For the entries below, print exactly the lines between the line holding "783 34 23.45" and the line holding "246 130 1.55", inclusive, and nothing else.

——————

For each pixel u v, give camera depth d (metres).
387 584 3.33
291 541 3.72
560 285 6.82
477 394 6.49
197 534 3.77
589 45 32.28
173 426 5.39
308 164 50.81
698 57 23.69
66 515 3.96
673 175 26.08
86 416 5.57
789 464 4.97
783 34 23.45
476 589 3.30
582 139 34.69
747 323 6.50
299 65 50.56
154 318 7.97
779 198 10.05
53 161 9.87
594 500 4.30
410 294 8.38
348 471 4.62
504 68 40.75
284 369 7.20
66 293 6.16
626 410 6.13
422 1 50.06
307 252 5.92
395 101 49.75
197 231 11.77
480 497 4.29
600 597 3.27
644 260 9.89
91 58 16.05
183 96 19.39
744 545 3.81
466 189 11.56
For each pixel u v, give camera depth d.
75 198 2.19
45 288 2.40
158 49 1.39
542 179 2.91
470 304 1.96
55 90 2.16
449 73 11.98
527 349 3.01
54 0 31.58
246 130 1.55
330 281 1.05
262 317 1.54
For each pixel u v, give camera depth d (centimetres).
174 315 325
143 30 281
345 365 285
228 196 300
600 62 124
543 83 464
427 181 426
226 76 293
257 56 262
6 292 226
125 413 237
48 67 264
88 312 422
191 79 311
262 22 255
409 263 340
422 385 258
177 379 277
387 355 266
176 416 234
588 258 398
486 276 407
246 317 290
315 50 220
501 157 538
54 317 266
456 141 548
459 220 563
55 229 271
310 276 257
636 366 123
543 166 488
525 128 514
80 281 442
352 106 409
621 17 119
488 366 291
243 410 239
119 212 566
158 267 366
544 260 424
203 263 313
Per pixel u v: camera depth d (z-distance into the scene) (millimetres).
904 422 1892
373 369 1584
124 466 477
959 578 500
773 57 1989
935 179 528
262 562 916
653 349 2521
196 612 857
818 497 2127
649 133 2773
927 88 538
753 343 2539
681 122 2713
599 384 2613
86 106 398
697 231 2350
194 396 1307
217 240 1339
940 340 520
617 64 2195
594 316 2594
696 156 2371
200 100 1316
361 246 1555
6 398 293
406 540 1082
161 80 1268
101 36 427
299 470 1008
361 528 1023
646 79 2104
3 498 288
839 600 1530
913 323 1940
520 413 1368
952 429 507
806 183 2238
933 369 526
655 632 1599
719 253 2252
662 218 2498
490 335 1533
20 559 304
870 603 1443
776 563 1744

——————

• **Exercise response**
783 34 23.45
476 589 3.30
582 139 34.69
747 323 6.50
299 65 50.56
154 318 7.97
779 198 10.05
53 161 9.87
594 500 4.30
410 294 8.38
348 471 4.62
504 68 40.75
284 369 7.20
66 293 6.16
626 410 6.13
422 1 50.06
307 252 5.92
395 101 49.75
197 231 11.77
480 497 4.29
600 597 3.27
644 260 9.89
91 58 16.05
183 96 19.39
744 545 3.81
466 189 11.56
For each pixel u v, give camera depth d.
75 198 2.19
45 288 2.40
158 49 1.39
542 179 2.91
470 304 1.96
55 90 2.16
449 73 11.98
527 349 3.01
54 0 31.58
246 130 1.55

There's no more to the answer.